> **Your goal**
Update the listing below so that each "Belgique" reads "Belgium" and everything else stays the same. Leave the pictures out of your version.

> **Data supplied**

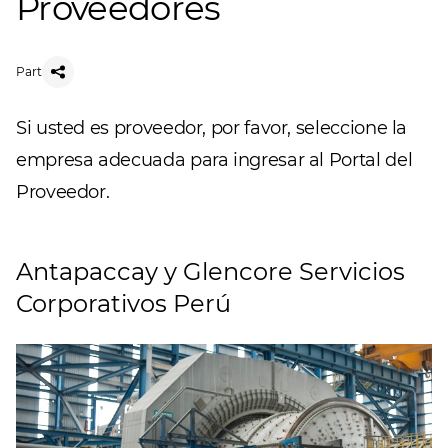
Proveedores
Part
Si usted es proveedor, por favor, seleccione la
empresa adecuada para ingresar al Portal del
Proveedor.
Antapaccay y Glencore Servicios
Corporativos Perú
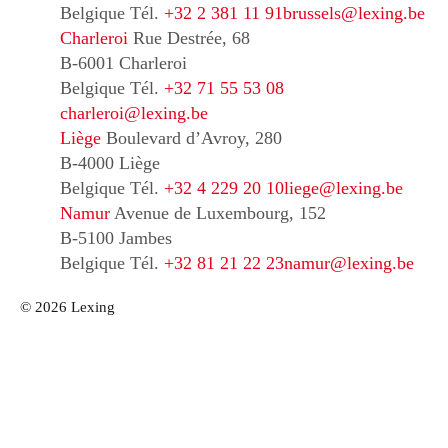
Belgique
Tél.
+32 2 381 11 91
brussels@lexing.be
Charleroi
Rue Destrée, 68
B-6001 Charleroi
Belgique
Tél.
+32 71 55 53 08
charleroi@lexing.be
Liège
Boulevard d’Avroy, 280
B-4000 Liège
Belgique
Tél.
+32 4 229 20 10
liege@lexing.be
Namur
Avenue de Luxembourg, 152
B-5100 Jambes
Belgique
Tél.
+32 81 21 22 23
namur@lexing.be
© 2026 Lexing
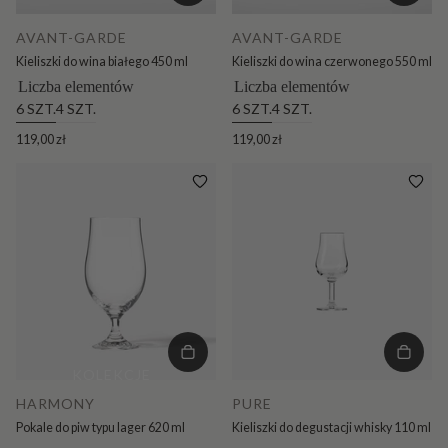
AVANT-GARDE
AVANT-GARDE
Kieliszki do wina białego 450 ml
Kieliszki do wina czerwonego 550 ml
Liczba elementów
Liczba elementów
6 SZT.
4 SZT.
6 SZT.
4 SZT.
119,00 zł
119,00 zł
KOLEKCJE
HARMONY
PURE
Pokale do piw typu lager 620 ml
Kieliszki do degustacji whisky 110 ml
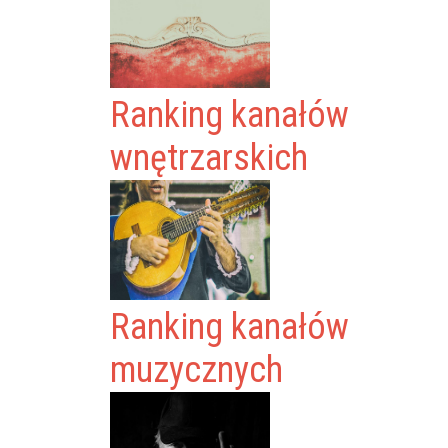
Ranking kanałów
wnętrzarskich
Ranking kanałów
muzycznych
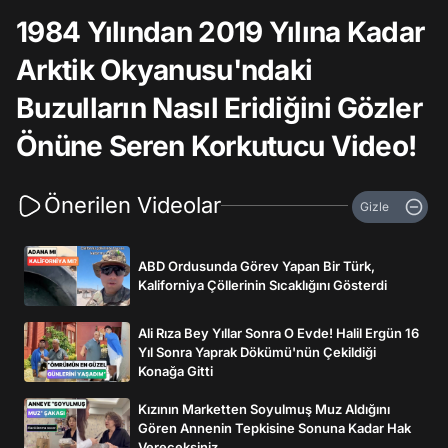
1984 Yılından 2019 Yılına Kadar
Arktik Okyanusu'ndaki
Buzulların Nasıl Eridiğini Gözler
Önüne Seren Korkutucu Video!
Önerilen Videolar
Gizle
ABD Ordusunda Görev Yapan Bir Türk,
Kaliforniya Çöllerinin Sıcaklığını Gösterdi
Ali Rıza Bey Yıllar Sonra O Evde! Halil Ergün 16
Yıl Sonra Yaprak Dökümü'nün Çekildiği
Konağa Gitti
Kızının Marketten Soyulmuş Muz Aldığını
Gören Annenin Tepkisine Sonuna Kadar Hak
Vereceksiniz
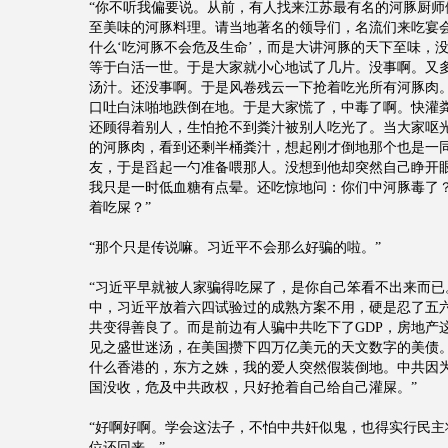
“你不听我偏要说。从前，有人找来江苏最有名的河豚厨师
至美味的河豚料理。请当地著名的领导们，名流们来吃宴
什么‘吃河豚不会危及生命’，而是大讲河豚的天下至味，
等于白活一世。于是大家就小心地试了几片。没事啊。又
汤汁。还没事啊。于是风卷残云一下抢着吃光所有河豚肉
口吐白沫啪地跌倒在地。于是大家慌了，中毒了啊。快灌
还顾得着别人，生怕抢不到粪汁被别人吃光了。当大家呕
的河豚肉，看到还剩半桶粪汁，想起刚才倒地那个也是一
友，于是舀起一勺准备喂那人。没想到他却突然自己睁开
我只是一时低血糖有点晕。还吃惊地问：你们中河豚毒了
着吃屎？”
“那个只是传说嘛。习近平不会那么好骗的啦。”
“习近平早就被人家骗得吃屎了，是你自己笨看不出来而已
中，习近平放着六四试验过的成熟方案不用，硬是忍了五
共变得善良了。而是前边有人骗中共吃下了GDP，房地产
见之盛世迷汤，在美国攒下四万亿美元的天文数字的美债
什么香港的，东方之姝，我的爱人突然假装倒地。中共因
国没收，危及中共政权，只好抢着自己给自己灌屎。”
“好啊好啊。学会这法子，不怕中共奸似鬼，也得实行民主
位还回来。”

> **Exercise result**
Proveedores
Part
Si usted es proveedor, por favor, seleccione la
empresa adecuada para ingresar al Portal del
Proveedor.
Antapaccay y Glencore Servicios
Corporativos Perú
Belgium
Tél.
+32 2 381 11 91
brussels@lexing.be
Charleroi
Rue Destrée, 68
B-6001 Charleroi
Belgium
Tél.
+32 71 55 53 08
charleroi@lexing.be
Liège
Boulevard d’Avroy, 280
B-4000 Liège
Belgium
Tél.
+32 4 229 20 10
liege@lexing.be
Namur
Avenue de Luxembourg, 152
B-5100 Jambes
Belgium
Tél.
+32 81 21 22 23
namur@lexing.be
© 2026 Lexing
AVANT-GARDE
AVANT-GARDE
Kieliszki do wina białego 450 ml
Kieliszki do wina czerwonego 550 ml
Liczba elementów
Liczba elementów
6 SZT.
4 SZT.
6 SZT.
4 SZT.
119,00 zł
119,00 zł
KOLEKCJE
HARMONY
PURE
Pokale do piw typu lager 620 ml
Kieliszki do degustacji whisky 110 ml
Ranking kanałów
wnętrzarskich
Ranking kanałów
muzycznych
1984 Yılından 2019 Yılına Kadar
Arktik Okyanusu'ndaki
Buzulların Nasıl Eridiğini Gözler
Önüne Seren Korkutucu Video!
Önerilen Videolar
Gizle
ABD Ordusunda Görev Yapan Bir Türk,
Kaliforniya Çöllerinin Sıcaklığını Gösterdi
Ali Rıza Bey Yıllar Sonra O Evde! Halil Ergün 16
Yıl Sonra Yaprak Dökümü'nün Çekildiği
Konağa Gitti
Kızının Marketten Soyulmuş Muz Aldığını
Gören Annenin Tepkisine Sonuna Kadar Hak
Vereceksiniz
“你不听我偏要说。从前，有人找来江苏最有名的河豚厨师
至美味的河豚料理。请当地著名的领导们，名流们来吃宴
什么‘吃河豚不会危及生命’，而是大讲河豚的天下至味，
等于白活一世。于是大家就小心地试了几片。没事啊。又
汤汁。还没事啊。于是风卷残云一下抢着吃光所有河豚肉
口吐白沫啪地跌倒在地。于是大家慌了，中毒了啊。快灌
还顾得着别人，生怕抢不到粪汁被别人吃光了。当大家呕
的河豚肉，看到还剩半桶粪汁，想起刚才倒地那个也是一
友，于是舀起一勺准备喂那人。没想到他却突然自己睁开
我只是一时低血糖有点晕。还吃惊地问：你们中河豚毒了
着吃屎？”
“那个只是传说嘛。习近平不会那么好骗的啦。”
“习近平早就被人家骗得吃屎了，是你自己笨看不出来而已
中，习近平放着六四试验过的成熟方案不用，硬是忍了五
共变得善良了。而是前边有人骗中共吃下了GDP，房地产
见之盛世迷汤，在美国攒下四万亿美元的天文数字的美债
什么香港的，东方之姝，我的爱人突然假装倒地。中共因
国没收，危及中共政权，只好抢着自己给自己灌屎。”
“好啊好啊。学会这法子，不怕中共奸似鬼，也得实行民主
位还回来。”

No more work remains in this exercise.